■ WHAT YOU WILL DO:
An exact copy of the listing below is needed, with no pictures in it.
DATASET CONTENT section start
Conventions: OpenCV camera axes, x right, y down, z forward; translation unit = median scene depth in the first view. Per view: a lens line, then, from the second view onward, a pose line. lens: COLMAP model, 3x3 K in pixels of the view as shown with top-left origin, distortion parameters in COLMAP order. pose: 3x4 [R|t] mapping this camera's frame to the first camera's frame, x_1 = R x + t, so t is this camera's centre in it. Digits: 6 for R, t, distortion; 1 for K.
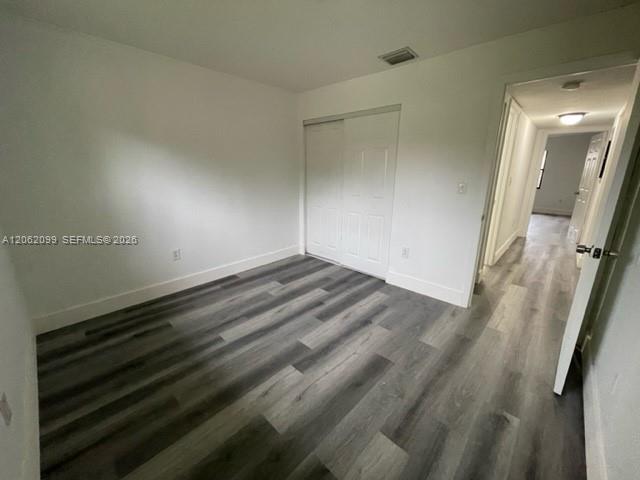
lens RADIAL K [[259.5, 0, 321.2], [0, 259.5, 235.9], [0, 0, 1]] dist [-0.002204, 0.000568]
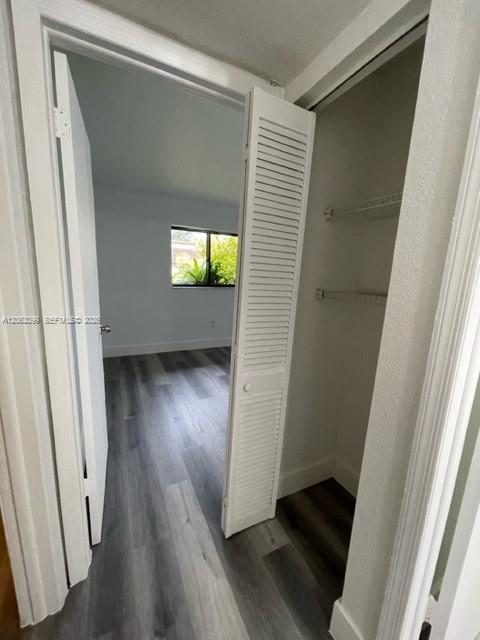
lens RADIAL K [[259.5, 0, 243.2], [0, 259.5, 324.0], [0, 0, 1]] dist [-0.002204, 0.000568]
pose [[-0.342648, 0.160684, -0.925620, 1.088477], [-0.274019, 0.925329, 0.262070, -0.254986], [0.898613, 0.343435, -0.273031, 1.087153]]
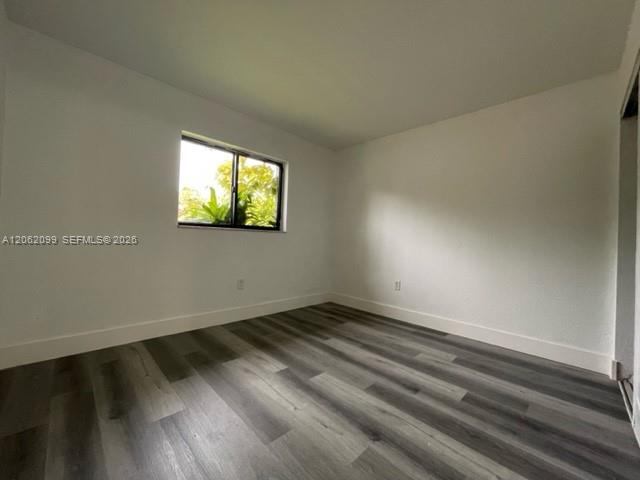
DATASET CONTENT section end
■ TASK RESULT:
Conventions: OpenCV camera axes, x right, y down, z forward; translation unit = median scene depth in the first view. Per view: a lens line, then, from the second view onward, a pose line. lens: COLMAP model, 3x3 K in pixels of the view as shown with top-left origin, distortion parameters in COLMAP order. pose: 3x4 [R|t] mapping this camera's frame to the first camera's frame, x_1 = R x + t, so t is this camera's centre in it. Digits: 6 for R, t, distortion; 1 for K.
lens RADIAL K [[259.5, 0, 321.2], [0, 259.5, 235.9], [0, 0, 1]] dist [-0.002204, 0.000568]
lens RADIAL K [[259.5, 0, 243.2], [0, 259.5, 324.0], [0, 0, 1]] dist [-0.002204, 0.000568]
pose [[-0.342648, 0.160684, -0.925620, 1.088477], [-0.274019, 0.925329, 0.262070, -0.254986], [0.898613, 0.343435, -0.273031, 1.087153]]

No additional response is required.